Papicha review: fashioning rebellion in 1990s Algeria
The teenage heroine of Mounia Meddour’s spirited drama uses her talent for design and dressmaking to stage a joyful, if naive, resistance to patriarchal oppression.
In the opening scenes of Mounia Meddour’s Papicha, 18-year-old university students Nedjma (Lyna Khoudri) and Wassila (Shirine Boutella) sneak out of their dorm and head to a nightclub, changing into their party outfits in a taxi while singing along raucously to Technotronic’s Get Up. It’s a breezy montage of youthful mischief, reminiscent of many a coming-of-age film, until the girls are stopped and questioned by gun-toting soldiers in balaclavas. The film’s setting comes into focus: it’s Algeria in the 1990s, racked by a bloody civil war between the government and Islamist fundamentalist groups.
Such dramatic tonal shifts lend a volatile energy to Papicha, which follows Nedjma – a spunky feminist and aspiring fashion designer – and her group of friends as they contend with increasingly violent calls for women to cover themselves in abayas and stay home. Drawing on her own experiences of attending college during Algeria’s ‘black decade’, Meddour captures the girls’ camaraderie with luminous, fortifying intimacy. Shot in soft close-ups, scenes of them rapping, playing football, putting on make-up, and arguing about boys course with an irreverent joy – which, if it contrasts jarringly with the dangers facing them, only serves to reinforce the poignant fact that life goes on in spite of war. Even in the most turmoiled and precarious of times, people’s days are made up of small moments, of little pleasures and disappointments, the ordinariness of their lives coexisting almost obscenely with the extraordinariness of the horrors around them.
Although excelling at mood, Meddour struggles with the plot, especially as the stakes of the political situation rise. At a turning point in the film, Nedjma’s sister, a journalist, is shot point blank in front of their home, which inspires Nedjma to stage a fashion show at her university using the traditional Maghrebi garment, the haik, in defiance of new restrictions on women’s dress and behaviour.

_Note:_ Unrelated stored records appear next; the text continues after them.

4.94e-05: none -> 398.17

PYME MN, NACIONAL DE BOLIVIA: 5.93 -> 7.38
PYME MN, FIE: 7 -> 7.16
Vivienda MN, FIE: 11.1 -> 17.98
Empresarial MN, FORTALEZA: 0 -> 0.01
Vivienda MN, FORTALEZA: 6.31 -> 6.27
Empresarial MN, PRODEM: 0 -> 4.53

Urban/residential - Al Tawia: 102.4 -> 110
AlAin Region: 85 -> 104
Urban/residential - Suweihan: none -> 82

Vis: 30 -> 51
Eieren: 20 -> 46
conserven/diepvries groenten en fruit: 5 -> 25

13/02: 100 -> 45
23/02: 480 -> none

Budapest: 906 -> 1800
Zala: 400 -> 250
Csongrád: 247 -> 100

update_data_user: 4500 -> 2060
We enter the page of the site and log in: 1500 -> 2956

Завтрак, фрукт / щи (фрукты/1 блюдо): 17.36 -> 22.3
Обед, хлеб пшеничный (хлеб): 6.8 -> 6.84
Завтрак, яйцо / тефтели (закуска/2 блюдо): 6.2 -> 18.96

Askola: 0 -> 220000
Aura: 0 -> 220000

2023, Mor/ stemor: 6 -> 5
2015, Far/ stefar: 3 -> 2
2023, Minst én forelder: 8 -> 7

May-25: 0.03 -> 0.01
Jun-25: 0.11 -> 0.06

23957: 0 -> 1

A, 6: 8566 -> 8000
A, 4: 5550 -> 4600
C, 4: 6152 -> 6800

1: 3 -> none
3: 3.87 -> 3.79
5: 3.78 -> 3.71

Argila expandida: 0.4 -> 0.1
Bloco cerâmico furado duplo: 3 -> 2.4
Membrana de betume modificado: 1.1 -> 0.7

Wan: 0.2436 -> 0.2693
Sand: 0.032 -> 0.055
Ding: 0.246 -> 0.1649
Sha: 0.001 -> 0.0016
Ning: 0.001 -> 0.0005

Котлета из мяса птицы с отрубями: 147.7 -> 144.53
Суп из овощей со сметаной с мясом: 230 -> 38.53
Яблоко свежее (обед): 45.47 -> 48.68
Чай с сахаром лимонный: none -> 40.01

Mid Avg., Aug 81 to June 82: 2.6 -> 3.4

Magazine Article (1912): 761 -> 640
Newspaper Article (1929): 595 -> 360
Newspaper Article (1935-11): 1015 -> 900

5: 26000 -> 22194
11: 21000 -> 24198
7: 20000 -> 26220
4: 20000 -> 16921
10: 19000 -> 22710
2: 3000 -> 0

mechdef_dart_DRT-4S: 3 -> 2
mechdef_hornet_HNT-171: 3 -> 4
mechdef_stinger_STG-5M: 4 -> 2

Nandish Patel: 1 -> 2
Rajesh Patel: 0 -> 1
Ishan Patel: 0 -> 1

It’s a strangely contrived and naive response to grief – courageous, yes, but also reckless and misjudged. Khoudri offers a restless, spirited turn, vividly communicating the character’s confused impulses of self-expression and resistance. But the writing undercuts her performance with didactic exchanges about women’s autonomy and implausible twists – encounters with chauvinistic men, a surprise pregnancy, sexual harassment – that add pathos where none is needed. By the time the film reaches its laboured and sensationalistic end, it hammers home a rather simple message: the world has been, and continues to be, unkind to women.